I have done a great deal of learning with SD cards recently, so much so I'd like to say Iv become a bit of a pro with understanding the nitty gritty of them.
The easier connection to them is using SPI, this does not get you crazy fast speeds like you see with dedicated SDCard readers, but with the correct memory management and block sizes, you can still get very decent speeds.
The last couple days have been going over some basic libraries to see how people currently handle using SDCards along with the common formatting for handling creating documents/files/ect.
When first using off the shelf libraries, writing a 4mega byte file (MB) took around 30seconds, this equated to about 130KB/s.
After some modifications with optimizing block sizes, clock speeds and transfer protocol, we do a 4MB file in 2.3seconds.

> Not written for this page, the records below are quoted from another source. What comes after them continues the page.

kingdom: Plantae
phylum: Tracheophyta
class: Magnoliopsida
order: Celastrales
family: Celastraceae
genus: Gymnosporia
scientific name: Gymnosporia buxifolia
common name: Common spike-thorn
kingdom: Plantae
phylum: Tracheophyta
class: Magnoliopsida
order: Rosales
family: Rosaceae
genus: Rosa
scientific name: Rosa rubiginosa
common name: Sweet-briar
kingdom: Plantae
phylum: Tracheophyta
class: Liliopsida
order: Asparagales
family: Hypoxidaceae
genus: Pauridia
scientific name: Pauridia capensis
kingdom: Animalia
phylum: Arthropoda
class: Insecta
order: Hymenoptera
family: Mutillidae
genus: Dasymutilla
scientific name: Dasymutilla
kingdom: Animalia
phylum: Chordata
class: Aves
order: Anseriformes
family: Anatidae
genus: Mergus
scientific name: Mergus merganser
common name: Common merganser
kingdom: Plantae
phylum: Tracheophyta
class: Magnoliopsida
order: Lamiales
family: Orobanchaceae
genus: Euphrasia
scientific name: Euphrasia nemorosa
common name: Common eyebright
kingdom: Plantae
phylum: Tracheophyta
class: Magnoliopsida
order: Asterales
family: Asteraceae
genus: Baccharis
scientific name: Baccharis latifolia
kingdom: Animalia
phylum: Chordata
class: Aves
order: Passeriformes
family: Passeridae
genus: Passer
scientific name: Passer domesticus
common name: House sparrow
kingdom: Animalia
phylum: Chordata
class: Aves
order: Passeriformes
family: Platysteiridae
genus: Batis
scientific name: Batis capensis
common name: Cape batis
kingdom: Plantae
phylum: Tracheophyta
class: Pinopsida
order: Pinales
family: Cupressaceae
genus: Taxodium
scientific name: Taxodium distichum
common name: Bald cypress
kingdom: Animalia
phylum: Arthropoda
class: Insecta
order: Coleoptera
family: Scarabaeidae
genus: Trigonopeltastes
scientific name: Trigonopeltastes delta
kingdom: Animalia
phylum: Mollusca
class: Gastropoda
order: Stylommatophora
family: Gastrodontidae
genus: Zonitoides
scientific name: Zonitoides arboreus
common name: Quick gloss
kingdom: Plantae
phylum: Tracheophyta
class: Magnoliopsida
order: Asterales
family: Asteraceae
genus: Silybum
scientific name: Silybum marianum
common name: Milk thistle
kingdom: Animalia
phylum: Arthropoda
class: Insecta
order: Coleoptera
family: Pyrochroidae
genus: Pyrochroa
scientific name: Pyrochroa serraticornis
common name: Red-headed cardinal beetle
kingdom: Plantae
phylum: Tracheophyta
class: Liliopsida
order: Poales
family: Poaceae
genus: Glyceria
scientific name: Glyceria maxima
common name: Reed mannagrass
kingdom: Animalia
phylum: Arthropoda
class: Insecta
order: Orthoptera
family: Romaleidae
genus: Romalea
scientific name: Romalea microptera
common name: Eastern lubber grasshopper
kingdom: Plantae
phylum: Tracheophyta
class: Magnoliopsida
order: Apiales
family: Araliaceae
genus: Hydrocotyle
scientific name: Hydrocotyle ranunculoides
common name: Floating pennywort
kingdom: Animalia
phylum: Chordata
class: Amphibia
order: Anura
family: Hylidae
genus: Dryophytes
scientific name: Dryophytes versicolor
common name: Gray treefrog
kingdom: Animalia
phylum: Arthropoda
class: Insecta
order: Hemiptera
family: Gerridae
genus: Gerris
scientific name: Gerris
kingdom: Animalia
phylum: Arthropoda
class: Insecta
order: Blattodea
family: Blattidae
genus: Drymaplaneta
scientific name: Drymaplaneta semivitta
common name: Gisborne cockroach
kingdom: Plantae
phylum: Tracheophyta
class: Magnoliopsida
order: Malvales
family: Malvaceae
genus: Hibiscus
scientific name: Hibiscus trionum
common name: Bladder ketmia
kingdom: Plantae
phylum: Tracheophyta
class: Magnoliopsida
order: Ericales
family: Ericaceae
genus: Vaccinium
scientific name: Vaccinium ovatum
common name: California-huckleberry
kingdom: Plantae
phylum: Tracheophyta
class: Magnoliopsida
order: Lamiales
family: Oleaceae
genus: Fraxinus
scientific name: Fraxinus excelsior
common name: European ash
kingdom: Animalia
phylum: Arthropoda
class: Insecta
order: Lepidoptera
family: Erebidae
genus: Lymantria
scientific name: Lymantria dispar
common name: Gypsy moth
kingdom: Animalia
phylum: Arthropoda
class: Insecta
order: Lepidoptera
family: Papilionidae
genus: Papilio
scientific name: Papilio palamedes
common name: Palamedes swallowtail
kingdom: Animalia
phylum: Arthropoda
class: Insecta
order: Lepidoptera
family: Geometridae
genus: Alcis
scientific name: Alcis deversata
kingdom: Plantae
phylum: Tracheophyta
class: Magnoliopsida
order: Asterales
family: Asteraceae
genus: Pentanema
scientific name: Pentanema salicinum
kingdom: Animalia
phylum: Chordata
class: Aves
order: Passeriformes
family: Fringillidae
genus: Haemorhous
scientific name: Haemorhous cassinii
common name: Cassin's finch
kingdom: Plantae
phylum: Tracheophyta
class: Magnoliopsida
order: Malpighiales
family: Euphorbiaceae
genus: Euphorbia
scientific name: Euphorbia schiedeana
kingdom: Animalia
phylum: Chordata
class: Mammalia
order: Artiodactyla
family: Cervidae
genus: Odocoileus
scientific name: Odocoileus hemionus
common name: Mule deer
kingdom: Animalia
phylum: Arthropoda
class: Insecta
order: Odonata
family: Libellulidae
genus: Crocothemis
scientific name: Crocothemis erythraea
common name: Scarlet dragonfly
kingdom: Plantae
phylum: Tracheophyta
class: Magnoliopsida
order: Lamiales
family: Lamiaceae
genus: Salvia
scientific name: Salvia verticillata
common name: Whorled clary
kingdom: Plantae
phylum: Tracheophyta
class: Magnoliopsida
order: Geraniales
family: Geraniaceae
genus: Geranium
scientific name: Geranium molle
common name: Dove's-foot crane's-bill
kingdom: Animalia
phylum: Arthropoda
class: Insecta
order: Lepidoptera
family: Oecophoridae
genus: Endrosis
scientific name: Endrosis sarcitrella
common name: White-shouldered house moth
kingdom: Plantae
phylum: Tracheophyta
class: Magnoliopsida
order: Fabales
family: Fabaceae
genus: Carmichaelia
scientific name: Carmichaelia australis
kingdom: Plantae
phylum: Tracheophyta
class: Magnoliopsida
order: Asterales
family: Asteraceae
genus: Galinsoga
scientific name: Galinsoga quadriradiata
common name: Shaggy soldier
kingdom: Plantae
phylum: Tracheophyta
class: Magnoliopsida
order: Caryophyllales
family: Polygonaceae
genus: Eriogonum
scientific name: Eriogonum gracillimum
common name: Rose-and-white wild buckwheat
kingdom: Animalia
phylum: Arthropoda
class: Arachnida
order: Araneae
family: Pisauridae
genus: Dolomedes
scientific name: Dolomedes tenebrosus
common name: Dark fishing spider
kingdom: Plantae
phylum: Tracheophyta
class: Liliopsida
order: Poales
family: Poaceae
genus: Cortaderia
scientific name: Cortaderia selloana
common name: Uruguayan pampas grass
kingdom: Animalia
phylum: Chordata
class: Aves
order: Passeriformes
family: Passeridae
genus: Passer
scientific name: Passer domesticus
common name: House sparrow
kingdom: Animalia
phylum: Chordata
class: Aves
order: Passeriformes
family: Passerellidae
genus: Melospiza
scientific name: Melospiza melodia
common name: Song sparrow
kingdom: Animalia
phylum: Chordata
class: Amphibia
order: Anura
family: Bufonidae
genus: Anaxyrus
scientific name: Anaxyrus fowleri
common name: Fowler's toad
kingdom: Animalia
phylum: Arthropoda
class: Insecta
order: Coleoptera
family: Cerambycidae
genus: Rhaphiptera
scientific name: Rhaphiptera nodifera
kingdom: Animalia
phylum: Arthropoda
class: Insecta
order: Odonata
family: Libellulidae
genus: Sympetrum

This still equates to a little under 2megabytes per second, which isnt crazy large in terms of file transferring speeds that we see on computers, but in the world of microcontrollers, this is moving. Whats crazy, is this was the result of saving a millisecond between every operation which gave a huge boost in speed.
The reason for spending time on this is purely due to the reason of needing to be able to save or read files from an SDCard over a wireless connection (WIFI and Bluetooth). This comes more into play when reading the file off the SdCard when pulling something like a CSV log which could be many megabytes long.
This leads us to then optimizing how logs are saved, where by a simple 4byte timestamp and then a full CAN frame is used, all saved in raw byte form.
If logging at 60hz with 24PIDs, this would be 60x24x 16 = 23k bytes per second, which is 1.38MB per minute.
This is very much possible since CANbus is 500kbits/s which equates to a max bus load of about 62500bytes per second, so only 1/3rd of the network is still being used with the above figures.
Assuming someone logs for 15minutes, that will be roughly 20.7MB.
Still, not a big file, but that will be roughly 11.5seconds just to read the file via USB directly. Doesnt sound that bad right? Well.. the point of this is for wireless since everyone has a smartphone these days, but not a PC.
Our wireless module runs at 921600baud, which is roughly 155200 bytes per second, so assuming we could even maximise that throughput, transferring that file would take a minimum of 133seconds which is 2minutes 13sec for that 20.7MB file. Realistically, this is likely going to be more like 4minutes+ as have to account for the time it takes for each chunk of data to send plus the latency between each packet ect.
We have never needed to be faster then the 921600 serial baud rate for our wireless, since we have never needed to send large files in a short time span. But in this circumstance, we would actually benefit from migrating to a SPI connection so we can go to something like 50MHZ which would significantly speed up that transfer rate between the wireless to processor, that way the limiting factor is just the wireless protocol itself.
Anyways, Im rambling on a bit now here, but its just a bit of insite to how far we think ahead to identify our limitations to better design our hardware.